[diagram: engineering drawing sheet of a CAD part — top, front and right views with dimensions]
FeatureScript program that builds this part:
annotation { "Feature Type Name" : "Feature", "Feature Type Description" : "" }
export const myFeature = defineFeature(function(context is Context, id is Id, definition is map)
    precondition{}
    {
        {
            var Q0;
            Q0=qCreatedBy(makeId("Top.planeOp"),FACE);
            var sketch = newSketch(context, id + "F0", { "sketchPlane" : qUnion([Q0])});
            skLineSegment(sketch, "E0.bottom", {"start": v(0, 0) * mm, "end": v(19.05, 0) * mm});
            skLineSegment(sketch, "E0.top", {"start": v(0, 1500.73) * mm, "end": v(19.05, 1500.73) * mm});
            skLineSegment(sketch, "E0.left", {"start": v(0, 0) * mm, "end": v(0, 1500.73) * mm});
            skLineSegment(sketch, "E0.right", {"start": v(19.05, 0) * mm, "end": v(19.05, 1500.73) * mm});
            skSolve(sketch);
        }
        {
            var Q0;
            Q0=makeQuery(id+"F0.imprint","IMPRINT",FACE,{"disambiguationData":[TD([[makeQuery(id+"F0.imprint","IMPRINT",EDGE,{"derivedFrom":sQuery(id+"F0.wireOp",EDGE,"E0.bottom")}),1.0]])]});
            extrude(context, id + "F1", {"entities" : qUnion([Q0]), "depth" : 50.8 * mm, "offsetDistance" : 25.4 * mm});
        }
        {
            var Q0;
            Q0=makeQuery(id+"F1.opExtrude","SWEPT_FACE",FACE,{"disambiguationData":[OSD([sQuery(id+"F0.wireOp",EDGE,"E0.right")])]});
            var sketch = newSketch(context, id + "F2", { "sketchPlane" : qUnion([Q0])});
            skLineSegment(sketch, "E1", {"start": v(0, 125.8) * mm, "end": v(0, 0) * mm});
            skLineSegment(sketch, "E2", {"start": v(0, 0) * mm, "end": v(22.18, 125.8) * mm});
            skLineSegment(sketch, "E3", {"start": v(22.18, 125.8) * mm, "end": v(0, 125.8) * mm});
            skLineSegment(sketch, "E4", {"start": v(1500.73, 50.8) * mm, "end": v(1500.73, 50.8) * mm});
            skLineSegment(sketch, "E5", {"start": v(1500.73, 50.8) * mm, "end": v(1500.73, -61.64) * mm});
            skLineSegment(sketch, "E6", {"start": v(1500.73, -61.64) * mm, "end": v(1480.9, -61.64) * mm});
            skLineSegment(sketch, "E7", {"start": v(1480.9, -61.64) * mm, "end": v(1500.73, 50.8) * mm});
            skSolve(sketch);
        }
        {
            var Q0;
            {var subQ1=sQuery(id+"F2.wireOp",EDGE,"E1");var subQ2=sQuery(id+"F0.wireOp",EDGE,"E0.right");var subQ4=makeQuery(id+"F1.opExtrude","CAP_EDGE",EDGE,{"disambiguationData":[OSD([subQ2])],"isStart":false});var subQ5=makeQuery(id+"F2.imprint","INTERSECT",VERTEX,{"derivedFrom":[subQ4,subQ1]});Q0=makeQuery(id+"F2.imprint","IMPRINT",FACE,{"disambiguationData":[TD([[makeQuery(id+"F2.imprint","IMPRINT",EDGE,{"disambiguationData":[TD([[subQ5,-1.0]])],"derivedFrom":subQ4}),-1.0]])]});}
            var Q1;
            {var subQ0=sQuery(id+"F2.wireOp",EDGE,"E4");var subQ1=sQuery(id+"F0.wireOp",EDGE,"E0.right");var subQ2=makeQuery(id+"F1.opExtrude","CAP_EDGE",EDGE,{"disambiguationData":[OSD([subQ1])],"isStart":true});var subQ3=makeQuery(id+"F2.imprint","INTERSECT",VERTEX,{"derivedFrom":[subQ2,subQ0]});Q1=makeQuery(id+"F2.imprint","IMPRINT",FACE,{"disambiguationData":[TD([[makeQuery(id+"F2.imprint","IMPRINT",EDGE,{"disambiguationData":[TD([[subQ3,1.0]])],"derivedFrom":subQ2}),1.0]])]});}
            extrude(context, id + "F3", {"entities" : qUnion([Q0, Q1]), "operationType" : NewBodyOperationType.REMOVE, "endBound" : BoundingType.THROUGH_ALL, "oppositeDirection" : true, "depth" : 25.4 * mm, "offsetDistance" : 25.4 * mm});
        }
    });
---------------
__Aim__:
Select and copy every line in the data above that contains the string "newSketch".

__Final result__:
            var sketch = newSketch(context, id + "F0", { "sketchPlane" : qUnion([Q0])});
            var sketch = newSketch(context, id + "F2", { "sketchPlane" : qUnion([Q0])});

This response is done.